*WHAT TO PRODUCE*.
Give the rows again from the line with "to use exceptions." to the line with "that were missed.</span></span>", switching "caller" to "calling code" and leaving everything else as it is.

*DATA SHOWN*.
******************************

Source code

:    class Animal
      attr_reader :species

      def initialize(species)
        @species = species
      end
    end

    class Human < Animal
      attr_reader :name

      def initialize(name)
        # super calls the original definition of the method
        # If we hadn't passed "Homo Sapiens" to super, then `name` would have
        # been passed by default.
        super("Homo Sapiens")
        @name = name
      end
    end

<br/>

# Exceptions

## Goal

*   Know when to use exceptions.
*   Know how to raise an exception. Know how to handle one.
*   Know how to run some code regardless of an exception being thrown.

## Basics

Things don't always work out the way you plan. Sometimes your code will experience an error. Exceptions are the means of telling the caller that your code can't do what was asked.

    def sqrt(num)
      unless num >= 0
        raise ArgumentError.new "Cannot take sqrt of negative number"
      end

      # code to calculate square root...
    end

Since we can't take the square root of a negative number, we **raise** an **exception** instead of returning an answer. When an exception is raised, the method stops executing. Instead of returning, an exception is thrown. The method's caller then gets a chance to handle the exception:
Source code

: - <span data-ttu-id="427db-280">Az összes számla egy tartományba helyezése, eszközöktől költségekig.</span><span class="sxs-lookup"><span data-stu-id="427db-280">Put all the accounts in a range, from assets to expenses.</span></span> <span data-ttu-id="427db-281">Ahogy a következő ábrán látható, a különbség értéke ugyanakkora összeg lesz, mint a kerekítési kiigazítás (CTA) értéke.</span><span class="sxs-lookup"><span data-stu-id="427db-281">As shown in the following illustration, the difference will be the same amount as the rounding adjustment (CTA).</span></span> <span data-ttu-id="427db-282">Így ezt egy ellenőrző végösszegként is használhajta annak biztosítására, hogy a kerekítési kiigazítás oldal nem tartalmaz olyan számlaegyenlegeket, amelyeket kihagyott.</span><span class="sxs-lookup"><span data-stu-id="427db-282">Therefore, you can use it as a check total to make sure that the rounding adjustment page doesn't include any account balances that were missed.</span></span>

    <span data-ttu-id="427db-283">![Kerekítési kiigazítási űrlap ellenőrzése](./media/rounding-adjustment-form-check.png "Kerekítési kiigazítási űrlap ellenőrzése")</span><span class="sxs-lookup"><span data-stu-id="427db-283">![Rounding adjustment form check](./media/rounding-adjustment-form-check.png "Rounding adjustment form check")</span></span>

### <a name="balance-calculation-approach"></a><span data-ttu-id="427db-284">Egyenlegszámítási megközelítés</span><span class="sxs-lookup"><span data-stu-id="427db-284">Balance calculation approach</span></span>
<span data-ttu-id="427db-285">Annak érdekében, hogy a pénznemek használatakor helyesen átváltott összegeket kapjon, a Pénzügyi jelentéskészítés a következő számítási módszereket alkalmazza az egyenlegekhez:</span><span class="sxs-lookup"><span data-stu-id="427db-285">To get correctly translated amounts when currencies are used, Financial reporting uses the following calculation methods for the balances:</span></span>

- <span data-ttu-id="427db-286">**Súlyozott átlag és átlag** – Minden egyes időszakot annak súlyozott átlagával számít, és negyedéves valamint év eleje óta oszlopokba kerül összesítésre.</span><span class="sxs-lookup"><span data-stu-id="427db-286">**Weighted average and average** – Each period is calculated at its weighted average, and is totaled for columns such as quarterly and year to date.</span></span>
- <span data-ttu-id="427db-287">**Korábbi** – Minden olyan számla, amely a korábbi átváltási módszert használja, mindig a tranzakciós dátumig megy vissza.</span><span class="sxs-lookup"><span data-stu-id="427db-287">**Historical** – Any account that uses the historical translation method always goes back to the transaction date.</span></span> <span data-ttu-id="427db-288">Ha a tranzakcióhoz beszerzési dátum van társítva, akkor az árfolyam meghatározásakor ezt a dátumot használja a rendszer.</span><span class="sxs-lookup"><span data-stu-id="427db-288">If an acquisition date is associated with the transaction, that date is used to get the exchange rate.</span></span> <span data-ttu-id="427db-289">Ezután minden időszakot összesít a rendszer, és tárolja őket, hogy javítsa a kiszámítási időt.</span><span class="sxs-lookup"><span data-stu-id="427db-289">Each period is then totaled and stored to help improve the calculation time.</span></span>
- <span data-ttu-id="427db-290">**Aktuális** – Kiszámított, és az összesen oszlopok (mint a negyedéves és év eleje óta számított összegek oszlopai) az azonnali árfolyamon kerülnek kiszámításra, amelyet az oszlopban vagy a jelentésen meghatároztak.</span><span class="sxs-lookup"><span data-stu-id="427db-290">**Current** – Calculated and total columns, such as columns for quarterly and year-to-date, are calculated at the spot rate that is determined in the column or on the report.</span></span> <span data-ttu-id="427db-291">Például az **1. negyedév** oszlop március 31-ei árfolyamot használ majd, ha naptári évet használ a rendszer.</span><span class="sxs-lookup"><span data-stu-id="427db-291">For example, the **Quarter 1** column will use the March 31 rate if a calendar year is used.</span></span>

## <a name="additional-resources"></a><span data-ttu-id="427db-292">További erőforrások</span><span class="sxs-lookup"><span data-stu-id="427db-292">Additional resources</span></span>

******************************

*WRITTEN REPLY*.
*   Know when to use exceptions.
*   Know how to raise an exception. Know how to handle one.
*   Know how to run some code regardless of an exception being thrown.

## Basics

Things don't always work out the way you plan. Sometimes your code will experience an error. Exceptions are the means of telling the calling code that your code can't do what was asked.

    def sqrt(num)
      unless num >= 0
        raise ArgumentError.new "Cannot take sqrt of negative number"
      end

      # code to calculate square root...
    end

Since we can't take the square root of a negative number, we **raise** an **exception** instead of returning an answer. When an exception is raised, the method stops executing. Instead of returning, an exception is thrown. The method's calling code then gets a chance to handle the exception:
Source code

: - <span data-ttu-id="427db-280">Az összes számla egy tartományba helyezése, eszközöktől költségekig.</span><span class="sxs-lookup"><span data-stu-id="427db-280">Put all the accounts in a range, from assets to expenses.</span></span> <span data-ttu-id="427db-281">Ahogy a következő ábrán látható, a különbség értéke ugyanakkora összeg lesz, mint a kerekítési kiigazítás (CTA) értéke.</span><span class="sxs-lookup"><span data-stu-id="427db-281">As shown in the following illustration, the difference will be the same amount as the rounding adjustment (CTA).</span></span> <span data-ttu-id="427db-282">Így ezt egy ellenőrző végösszegként is használhajta annak biztosítására, hogy a kerekítési kiigazítás oldal nem tartalmaz olyan számlaegyenlegeket, amelyeket kihagyott.</span><span class="sxs-lookup"><span data-stu-id="427db-282">Therefore, you can use it as a check total to make sure that the rounding adjustment page doesn't include any account balances that were missed.</span></span>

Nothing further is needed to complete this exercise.